Pola ini, meskipun tidak universal, dalam ilmu Zoologi disebut sebagai aturan Bergmann.

Sederhananya, individu besar lebih baik dalam mempertahankan panas tubuhnya daripada individu yang lebih kecil.

Efek serupa, yang dikenal sebagai aturan ukuran-temperatur, telah diamati pada hewan berdarah dingin seperti ikan, amfibi dan reptil.

Tentu saja ada faktor-faktor lain yang perlu dipertimbangkan - ukuran tubuh beberapa hewan tampaknya lebih sensitif terhadap vegetasi dan kualitas makanan daripada temperatur.

Dan tentu saja ada pengecualian untuk aturan umum ini: analisis terhadap puluhan spesies oleh para ilmuwan di University of Singapore dan diterbitkan dalam jurnal ilmiah Nature Climate Change pada 2011 mendeteksi bahwa beberapa hewan malah menjadi semakin besar dalam suhu yang lebih hangat, namun yang terpenting empat dari lima spesies yang dianalisis telah mengalami penurunan ukuran.

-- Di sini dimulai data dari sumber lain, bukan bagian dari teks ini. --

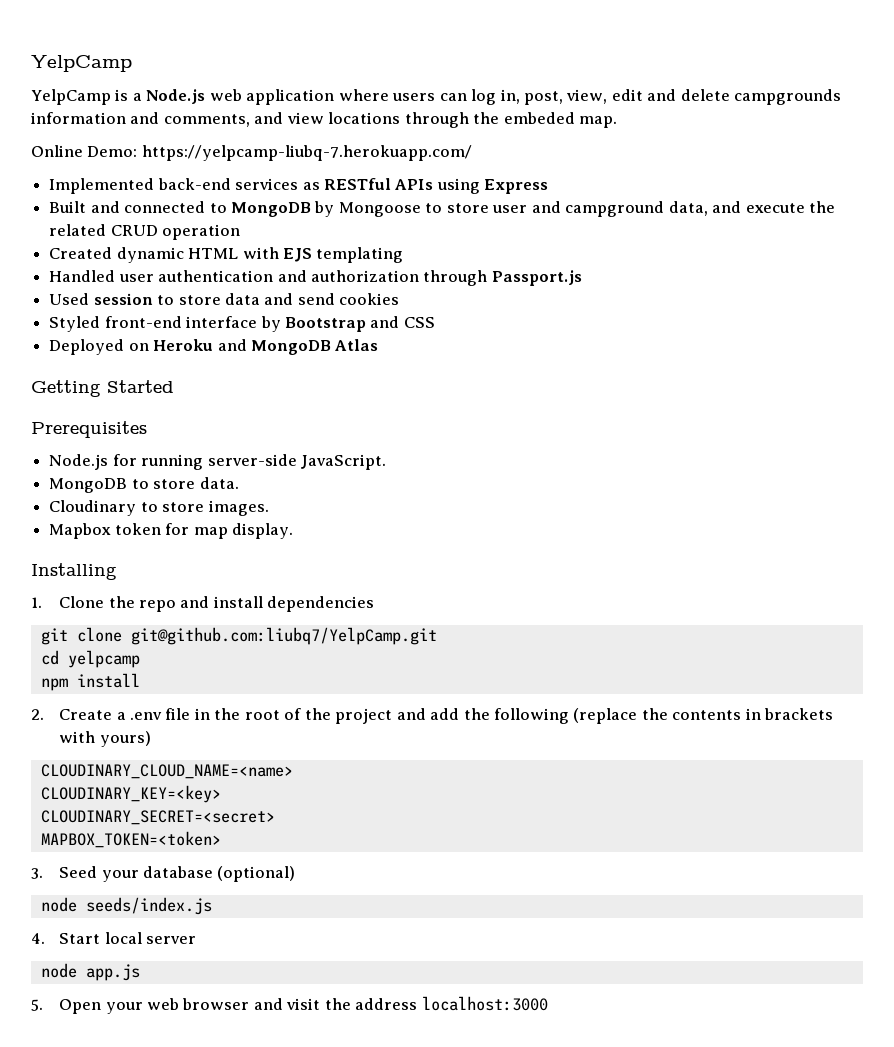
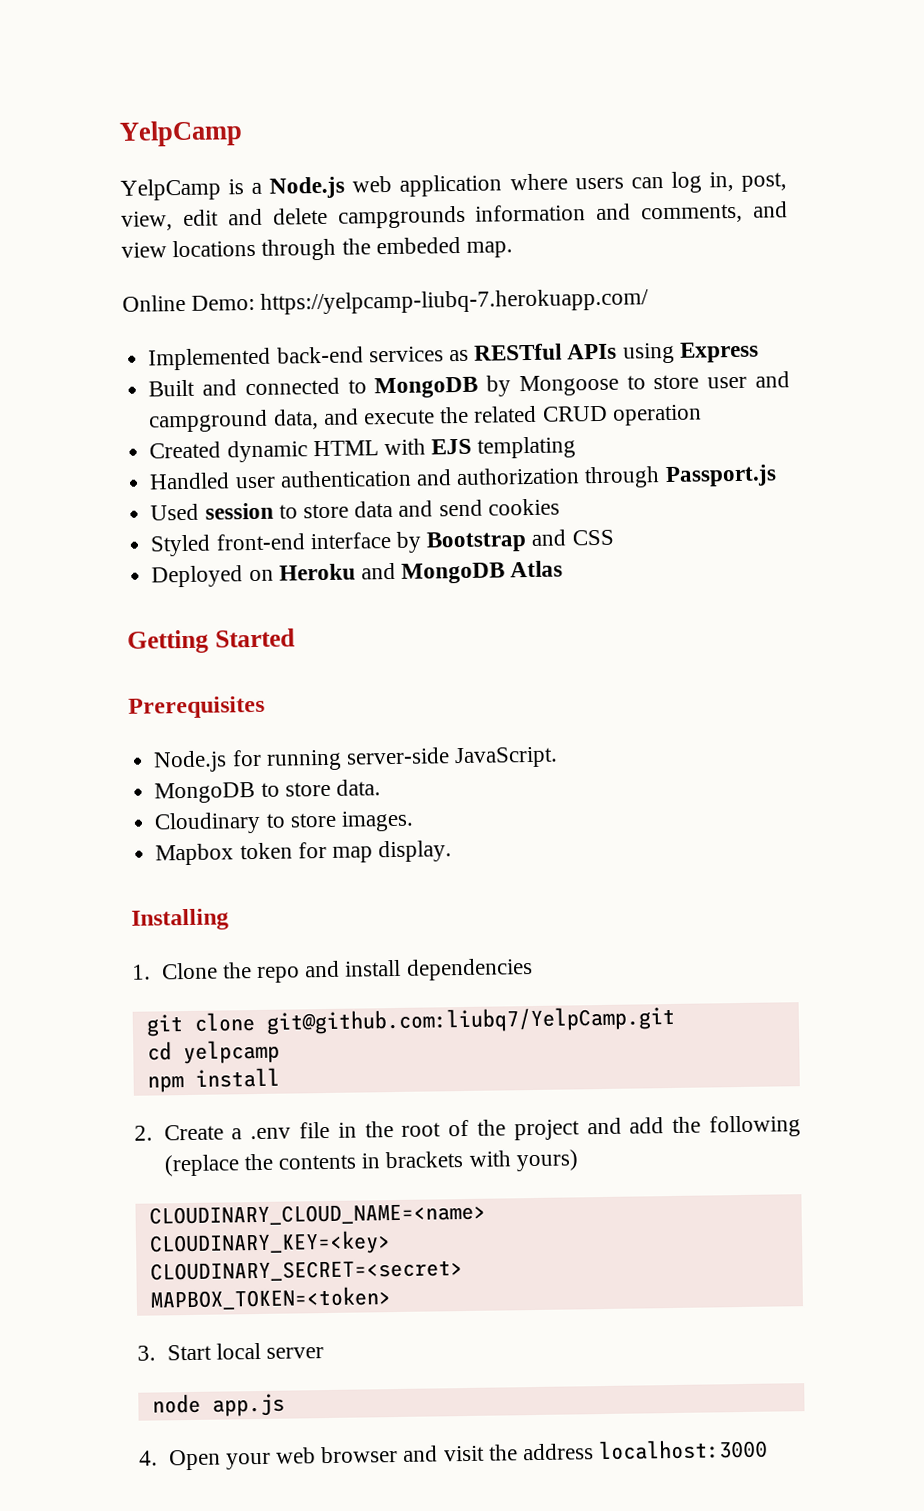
[59,866,296,882] [40,897,212,915] [31,933,45,944] Seed your database (optional) // node seeds/index.js // 4. -> (156, 1353) none
[31,999,43,1011] 5. -> [139,1450,158,1466] 4.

"Banyak penelitian yang menguatkan tren umum ini, dan seiring lebih banyak penelitian yang diterbitkan mengatakan hal yang sama, kita perlu memahami mengapa tren ini terjadi dan apa artinya bagi masyarakat," tulis penulis Profesor David Bickford dan Dr Janet Sheridan.

'Penyusutan' pra-historis

Ada juga bukti yang kuat bahwa temperatur telah memengaruhi ukuran hewan selama jutaan tahun.

Sekitar 56 juta tahun yang lalu, suhu Bumi naik hingga delapan derajat Celcius dalam waktu 10.000 tahun, menurut data paleoklimatologis.

Fosil dari hewan seperti Sifrhippus, kuda purba yang pernah hidup di area yang sekarang menjadi wilayah barat tengah AS, menunjukkan bahwa spesies ini sempat mengalami pengurangan ukuran tubuh sebanyak 30%, dan kemudian pulih kembali, tumbuh sebesar 76%.

Para ilmuwan mengamati fenomena yang sama pada hewan lain seperti kerang.

Hasil serupa ditemukan dalam studi hewan darat yang hidup di Inggris selama 750.000 tahun terakhir yang dilakukan oleh Museum Sejarah Nasional Inggris. Dalam satu analisis, para ilmuwan mendeteksi fluktuasi ukuran tulang rusa merah.

"Penyusutan" ini bisa dipulihkan lagi dalam beberapa kasus.

Para peneliti dari University of New Mexico, di Amerika Serikat mempelajari fosil pelet tinja dari spesies hewan pengerat, tikus hutan ekor berbulu, dan menemukan "efek yoyo".

Ukuran tubuh tikus naik dan turun selama 25.000 tahun sejalan dengan peningkatan dan penurunan suhu.

"Ukuran tubuh menurun selama periode pemanasan iklim, seperti yang diprediksi dari aturan Bergmann dan dari respons fisiologis hingga tekanan suhu," para peneliti menyimpulkan.

Banyak spesies terbukti sangat tahan terhadap perubahan iklim di masa lalu, tetapi ada kekhawatiran bahwa, berbeda dari era-era sebelumnya, perubahan iklim yang diakibatkan oleh manusia menghangatkan Bumi dengan begitu cepat sehingga setiap penurunan berat badan yang dialami oleh hewan tidak mudah pulih.